Smaller Australian trading businesses are crying out for more liquidity support and specialist solutions from their trade finance providers and are increasingly prepared to move banks as a result, according to the latest research from industry analysts East & Partners.
East’s bi-annual Trade Finance Markets program interviewed 1,858 Australian trading businesses in August, spanning Small and Medium Sized (SME) enterprises with revenues of A$5-20 million, Corporate businesses turning over A$20-725 million, and Institutional businesses with A$725 million or more in annual revenues.
While the larger Institutional segment is well served by their trade financiers with access to structured trade finance solutions and liquidity support, these are not as available to businesses in the smaller segments.
Where 34.6 percent of Institutions say that Liquidity Support is a key driver of their trade finance needs, 70.7 percent of Corporates and 85.7 percent of SME’s say liquidity support is a key driver.
Asked to name the single key initiative which would win their trade business, 52.2 percent of Corporates nominate the provision of Open Account Financing, while 17.4 percent cite improved Trade Loan Facilities and conditions.

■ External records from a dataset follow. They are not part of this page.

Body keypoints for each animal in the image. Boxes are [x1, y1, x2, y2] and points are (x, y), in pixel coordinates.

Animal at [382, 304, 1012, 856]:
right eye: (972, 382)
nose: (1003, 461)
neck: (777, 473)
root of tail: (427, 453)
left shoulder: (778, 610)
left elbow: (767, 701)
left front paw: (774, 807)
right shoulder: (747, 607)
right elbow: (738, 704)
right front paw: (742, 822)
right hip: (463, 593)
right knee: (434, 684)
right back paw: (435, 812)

Among SME’s, 39.5 percent say a trade financier with improved Trade Loans and Conditions would win their business, with 27.0 percent nominating Open Account Financing.
This contrasts with larger Institutional businesses, where 36.0 percent say a knowledgeable Trade Finance Officer would help win their trade business.
The research also shows an increase in churn intentions among smaller trading businesses.
About 34.3 percent of SME’s say they are either “very likely” or “possibly” changing their trade financier in the next 12 months, with 30.7 percent of Corporates responding in the same way. Only 23.1 percent of Institutional businesses are pondering a change.
Lachlan Colquhoun, Head of Markets Analysis at East & Partners, said the message from the research was clear.
“Smaller trading businesses want the same access to the same suite of trade finance products as are used by Institutional businesses,” says Colquhoun.“For one reason or another – be it risk assessment, market focus or simply because of a lack of trade finance specialists – those specialist products are not being used to the same extent by the smaller market segments.
“The result is not just increased churn of trade finance suppliers, but the frustration of trading opportunities at point in time when Australian businesses of all sizes are increasingly looking to engage with offshore suppliers and customers.”